Bio, ma non troppo. E' quello che rivela lo studio di un team di biologi dell'Università di Pisa che ha analizzato gli effetti - diretti o indiretti - dell'immissione nell'ambiente delle nuove buste in bioplastica.
Bene, secondo la ricerca (pubblicata sulla rivista "Science of the Totel Environment"), ci vogliono più di sei mesi per consentire al mare di “smaltire” le cosiddette le buste ecologiche di nuova generazione, senza dimenticare poi che la plastica biodegradabile di cui sono composte può comunque alterare lo sviluppo delle piante e modificare alcune importanti variabili del sedimento marino come ad esempio ossigeno, temperatura e pH.

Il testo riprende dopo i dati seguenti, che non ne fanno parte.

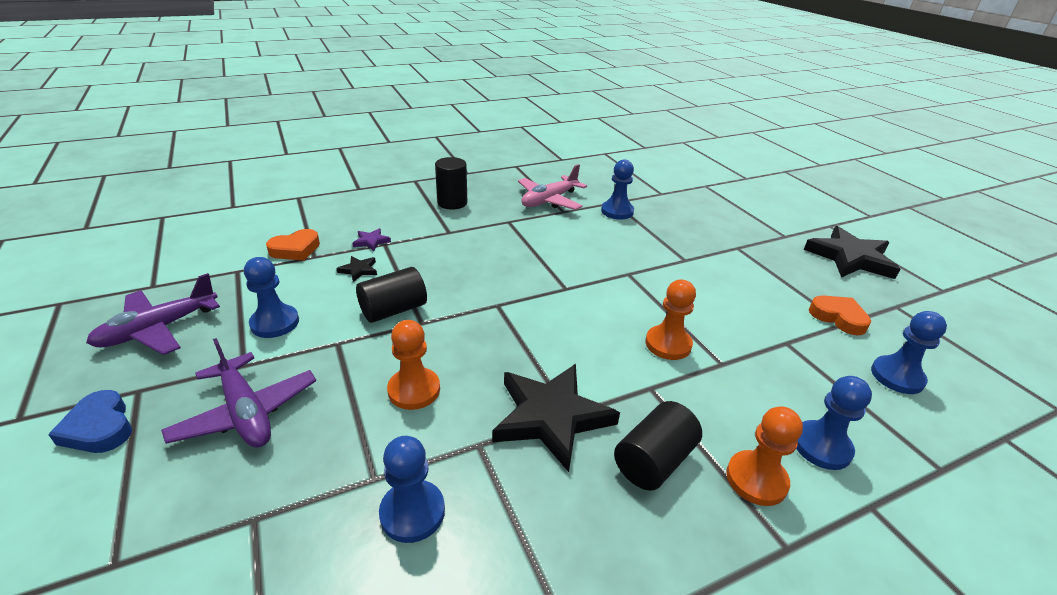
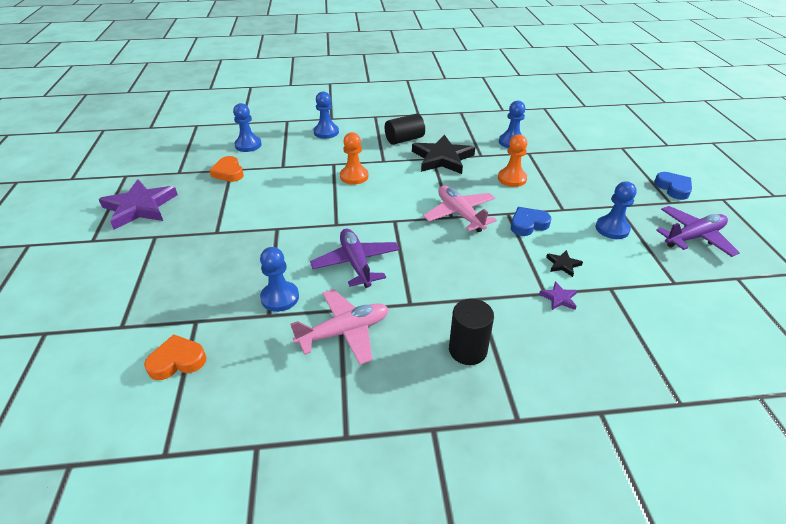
camera: 160 degrees left, 5 degrees up
(246, 412) = (600, 183): purple plane -> purple plane (356, 263)
(295, 249) = (633, 300): orange heart -> orange heart (177, 361)
(393, 310) = (528, 224): black cylinder -> blue heart
(487, 309) = (460, 214): none -> pink plane
(756, 479) = (366, 129): orange pawn -> none
(850, 258) = (140, 207): black star -> purple star

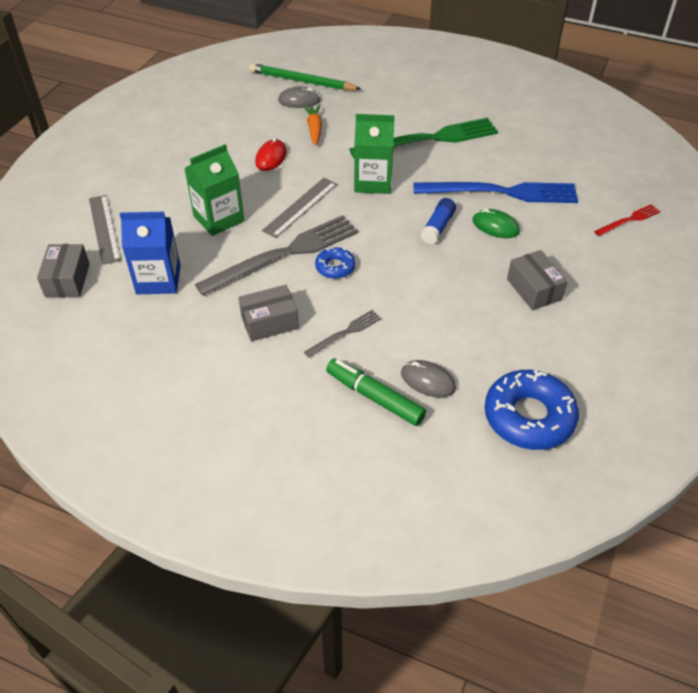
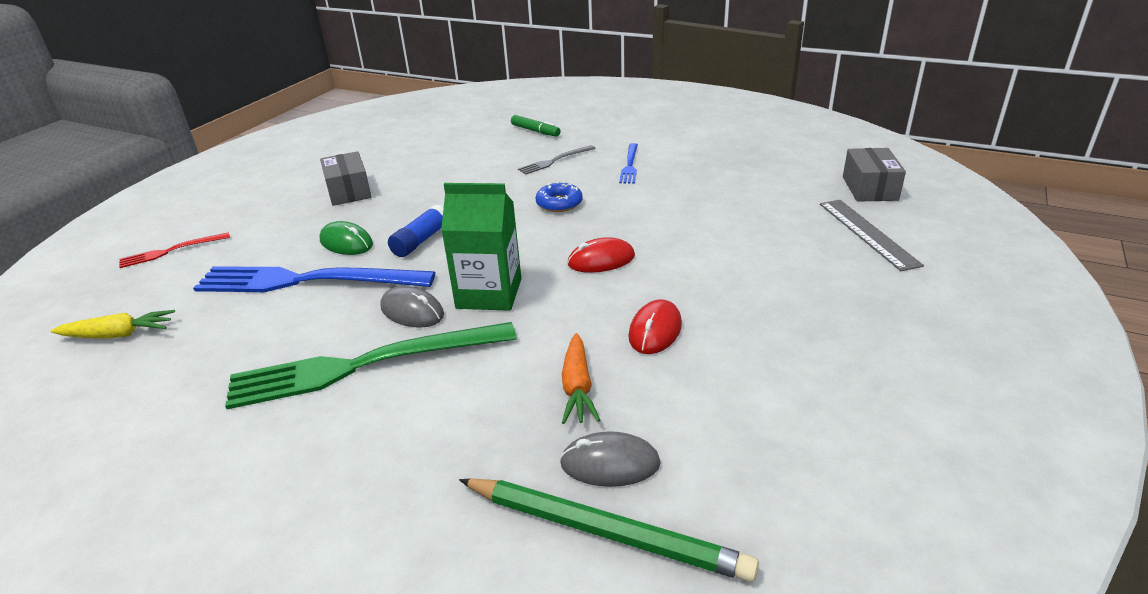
camera: 175 degrees left, 15 degrees down
(158, 279) = (762, 190): blue carton -> none
(219, 218) = (714, 246): green carton -> none
(269, 322) = (630, 165): grey box -> blue fork
(284, 254) = (620, 213): grey fork -> none
(300, 207) = (601, 260): grey ruler -> red mouse
(374, 397) = (535, 131): green marker -> green marker, size x0.64
(428, 381) = (487, 139): grey mouse -> grey mouse (412, 311)
(529, 417) = (416, 126): blue donut -> none
(590, 156) = (118, 335): none -> yellow carrot

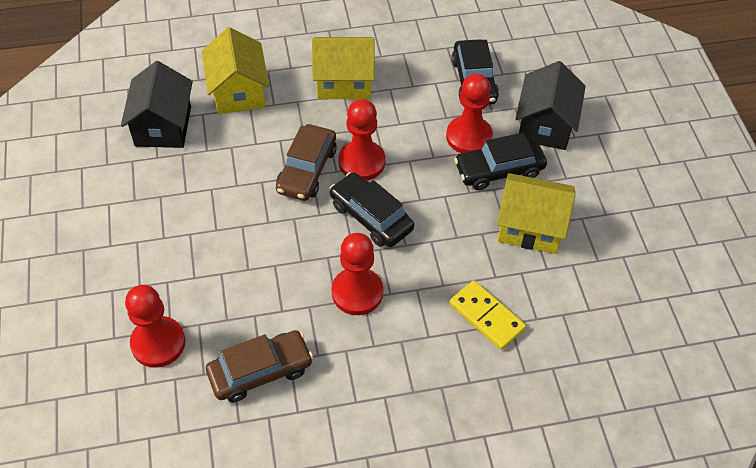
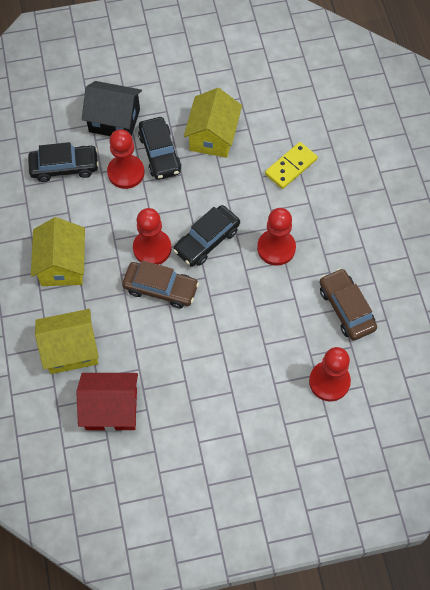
camera: 90 degrees left, 10 degrees up
(163, 126) = (111, 409): black house -> red house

“La nostra ricerca si inserisce nel dibattito sul “marine plastic debris”, cioè sui detriti di plastica in mare, un tema globale purtroppo molto attuale – spiega il professor Claudio Lardicci dell’Ateneo pisano – quello che abbiamo potuto verificare è che anche le buste biodegradabili di nuova generazione attualmente in commercio hanno comunque tempi di degradazione lunghi, superiori ai sei mesi”.
Come specie modello i ricercatori hanno selezionato due piante acquatiche tipiche del Mediterraneo, la Cymodocea nodosa e la Zostera noltei, valutando quindi la loro risposta a livello di singola specie e di comunità rispetto alla presenza nel sedimento di della bioplatica compostabile. Lo studio ha quindi esaminato il tasso degradazione delle buste e alcune variabili chimico/fisiche del sedimento che influenzano lo sviluppo delle piante.
“Ad oggi la nostra ricerca è l’unica ad aver valutato i possibili effetti della presenza di bioplastiche sui fondali marini e sulla crescita di organismi vegetali superiori – ha chiosato Lardicci – i rischi di una possibile massiccia immissione di plastiche cosiddette “biodegradabili” nei sedimenti marini e gli effetti diretti e indiretti del processo di degradazione sull’intero habitat sono aspetti in gran parte ignorati dall’opinione pubblica e non ancora adeguatamente indagati dalla letteratura scientifica”.